Sayın hocam, öncelikle sorumu hakaret etmeden düzgün bir üslupla cevapladığınız için teşekkür ederim. Gördüğünüz gibi düzgün bir şekilde sorulmuş soruya düzgün bir şekilde cevap alabilmek bile teşekkür konusu bu ülkede. Halbuki bu, herkes için en temel hak olmalıydı.

Konumuza dönecek olursak, aslında bir çalışmanın birden fazla kez yayınlanmasının uygun olmadığına dair benim de zihnime yerleşmiş bir kabul vardı. Esasen makale yayın kurallarında da genellikle çalışmanın özgün ve başka bir yerde yayınlanmamış olma şartıları yer alıyor. Benim bu konuda şüpheye düşmemin birinci sebebi, sadece bir yerde puanlanan bir çalışmanın birden fazla kez yayınlanmasının neden etik dışı sayıldığını sorgulamak. Bir çalışmadan birden fazla kez faydalanmıyorsak o çalışmadan haksız bir kazanç da elde etmiyoruz demektir. Hal böyleyken bu durum neden etik dışı sayılıyor? İkinci husus, aynı çalışmayı birden fazla kez yayınlayan profesör düzeyinde bile kişiler olması. Yani bir çalışmayı birden fazla kez yayınlamak etik dışı bir şeyse bu insanlar nasıl o seviyelere geldiler? Yani bu konu hakkında ülkemizde belirsiz, tartışmalı bir durum var gibi görünüyor.

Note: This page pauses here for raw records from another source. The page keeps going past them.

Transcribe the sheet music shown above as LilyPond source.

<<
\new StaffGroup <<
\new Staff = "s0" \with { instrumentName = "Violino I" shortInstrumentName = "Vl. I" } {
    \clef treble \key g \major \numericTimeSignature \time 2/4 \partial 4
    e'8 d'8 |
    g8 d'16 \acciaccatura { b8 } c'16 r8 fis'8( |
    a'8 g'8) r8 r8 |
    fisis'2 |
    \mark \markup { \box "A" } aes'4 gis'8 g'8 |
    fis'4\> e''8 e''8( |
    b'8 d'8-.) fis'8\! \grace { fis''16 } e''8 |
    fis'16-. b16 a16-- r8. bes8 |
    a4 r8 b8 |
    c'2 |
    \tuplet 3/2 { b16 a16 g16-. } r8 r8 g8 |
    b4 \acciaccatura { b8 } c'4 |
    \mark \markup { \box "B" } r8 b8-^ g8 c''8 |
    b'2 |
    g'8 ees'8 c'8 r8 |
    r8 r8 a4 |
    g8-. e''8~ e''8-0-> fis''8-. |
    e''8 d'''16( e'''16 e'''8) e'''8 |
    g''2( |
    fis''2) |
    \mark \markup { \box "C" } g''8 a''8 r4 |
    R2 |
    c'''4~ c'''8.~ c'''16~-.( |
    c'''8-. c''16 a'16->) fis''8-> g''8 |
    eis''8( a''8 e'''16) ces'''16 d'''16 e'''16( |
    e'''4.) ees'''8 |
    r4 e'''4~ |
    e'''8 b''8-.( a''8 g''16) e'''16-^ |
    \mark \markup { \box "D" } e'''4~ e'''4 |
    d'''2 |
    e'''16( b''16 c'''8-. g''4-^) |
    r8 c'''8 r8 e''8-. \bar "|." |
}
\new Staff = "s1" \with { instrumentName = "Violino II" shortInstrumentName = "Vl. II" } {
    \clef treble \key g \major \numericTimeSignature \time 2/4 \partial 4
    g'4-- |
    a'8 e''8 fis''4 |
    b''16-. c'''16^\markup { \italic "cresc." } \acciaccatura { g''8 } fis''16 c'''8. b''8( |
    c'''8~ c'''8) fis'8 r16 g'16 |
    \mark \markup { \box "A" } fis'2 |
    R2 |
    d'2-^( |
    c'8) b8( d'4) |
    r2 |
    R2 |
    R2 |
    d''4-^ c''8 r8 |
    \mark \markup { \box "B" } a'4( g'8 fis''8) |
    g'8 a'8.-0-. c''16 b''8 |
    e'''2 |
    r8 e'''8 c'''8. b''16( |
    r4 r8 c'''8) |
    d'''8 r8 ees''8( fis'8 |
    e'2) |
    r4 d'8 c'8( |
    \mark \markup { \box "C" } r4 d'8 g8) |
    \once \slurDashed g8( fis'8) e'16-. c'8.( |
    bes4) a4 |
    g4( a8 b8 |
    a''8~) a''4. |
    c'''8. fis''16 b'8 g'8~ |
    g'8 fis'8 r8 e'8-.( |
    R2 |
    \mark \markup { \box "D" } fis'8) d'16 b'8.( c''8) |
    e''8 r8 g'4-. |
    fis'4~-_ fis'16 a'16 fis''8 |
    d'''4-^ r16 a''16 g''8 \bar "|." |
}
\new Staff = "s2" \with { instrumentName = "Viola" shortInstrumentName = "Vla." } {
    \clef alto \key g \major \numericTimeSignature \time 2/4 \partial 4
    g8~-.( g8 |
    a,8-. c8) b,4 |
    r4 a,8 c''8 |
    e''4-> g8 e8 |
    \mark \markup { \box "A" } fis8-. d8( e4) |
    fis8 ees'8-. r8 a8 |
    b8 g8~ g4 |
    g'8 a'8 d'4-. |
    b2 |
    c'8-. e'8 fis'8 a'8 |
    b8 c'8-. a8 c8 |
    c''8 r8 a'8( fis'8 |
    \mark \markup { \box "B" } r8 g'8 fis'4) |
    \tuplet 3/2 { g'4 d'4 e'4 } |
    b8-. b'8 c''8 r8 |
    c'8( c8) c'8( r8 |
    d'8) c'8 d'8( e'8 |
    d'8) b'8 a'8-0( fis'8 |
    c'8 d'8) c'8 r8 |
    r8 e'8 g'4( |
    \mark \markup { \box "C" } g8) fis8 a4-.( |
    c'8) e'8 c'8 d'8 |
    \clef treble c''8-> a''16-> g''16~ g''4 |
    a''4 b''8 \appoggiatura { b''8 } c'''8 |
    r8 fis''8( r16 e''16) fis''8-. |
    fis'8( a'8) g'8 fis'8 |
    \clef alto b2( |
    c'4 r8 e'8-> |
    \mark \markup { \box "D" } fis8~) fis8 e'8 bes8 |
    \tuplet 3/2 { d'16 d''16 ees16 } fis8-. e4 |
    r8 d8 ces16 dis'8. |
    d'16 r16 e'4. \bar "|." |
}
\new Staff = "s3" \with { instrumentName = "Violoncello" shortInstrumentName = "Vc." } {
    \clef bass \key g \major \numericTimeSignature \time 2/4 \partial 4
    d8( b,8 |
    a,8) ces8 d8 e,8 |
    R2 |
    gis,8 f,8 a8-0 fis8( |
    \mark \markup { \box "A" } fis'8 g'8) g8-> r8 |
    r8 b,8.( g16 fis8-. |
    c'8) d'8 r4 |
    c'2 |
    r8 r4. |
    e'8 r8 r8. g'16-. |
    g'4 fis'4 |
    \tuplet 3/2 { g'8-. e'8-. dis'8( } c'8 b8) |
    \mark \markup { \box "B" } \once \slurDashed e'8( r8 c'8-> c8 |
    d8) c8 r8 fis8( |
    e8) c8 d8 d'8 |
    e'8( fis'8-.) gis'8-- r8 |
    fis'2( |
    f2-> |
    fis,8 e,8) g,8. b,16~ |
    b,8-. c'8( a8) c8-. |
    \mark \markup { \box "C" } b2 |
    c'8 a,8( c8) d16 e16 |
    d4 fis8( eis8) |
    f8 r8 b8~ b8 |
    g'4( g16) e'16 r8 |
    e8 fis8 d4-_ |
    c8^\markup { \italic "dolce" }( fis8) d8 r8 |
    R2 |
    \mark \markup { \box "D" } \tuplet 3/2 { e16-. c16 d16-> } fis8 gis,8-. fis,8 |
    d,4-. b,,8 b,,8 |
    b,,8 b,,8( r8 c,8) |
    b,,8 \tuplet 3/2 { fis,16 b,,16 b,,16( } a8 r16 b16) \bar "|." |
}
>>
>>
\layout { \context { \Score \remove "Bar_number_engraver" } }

Bu arada, yayınladığım kitap bölümlerini tekrar yayınlamayı kesinlikle düşünmüyorum. Doçentlik şartlarının değişmesi ve bu yüzden kitap bölümlerimin hiç olmasından dolayı üzgünüm. Fakat anlaşılan o ki eğer yayınlarsam bu konu ileride ayağıma dolanacak ve çalışmalarımı kurtarayım derken daha büyük sorunlarla karşılaşacağım. Zaten bu konuda bir kararlılık içinde olmayıp sadece fikir olarak düşünmüştüm. Burada sorunca da akademisyenlere diş bileyen güruh tarafından saldırıya uğradım. Konuya ilişkin fikir beyan etmek yerine saldırıya geçen bu insanların sağlıklı bir psikolojiye sahip olmadıklarını düşünüyorum. Akademimizde pek çok sorun var doğru, ama insanımızın düşünce ve davranışlarında da çok fazla sorun var. Sürekli başkalarının kusurunu aramak, onları küçük düşürmek, mobbing uygulamak, psikolojik olarak yıpratmak, ayağını kaydırmaya çalışmak ve daha neler neler. İnsanlarımız kendini geliştirmek yerine başkalarını ezmekle uğraştığı için akademimiz bozuk zaten.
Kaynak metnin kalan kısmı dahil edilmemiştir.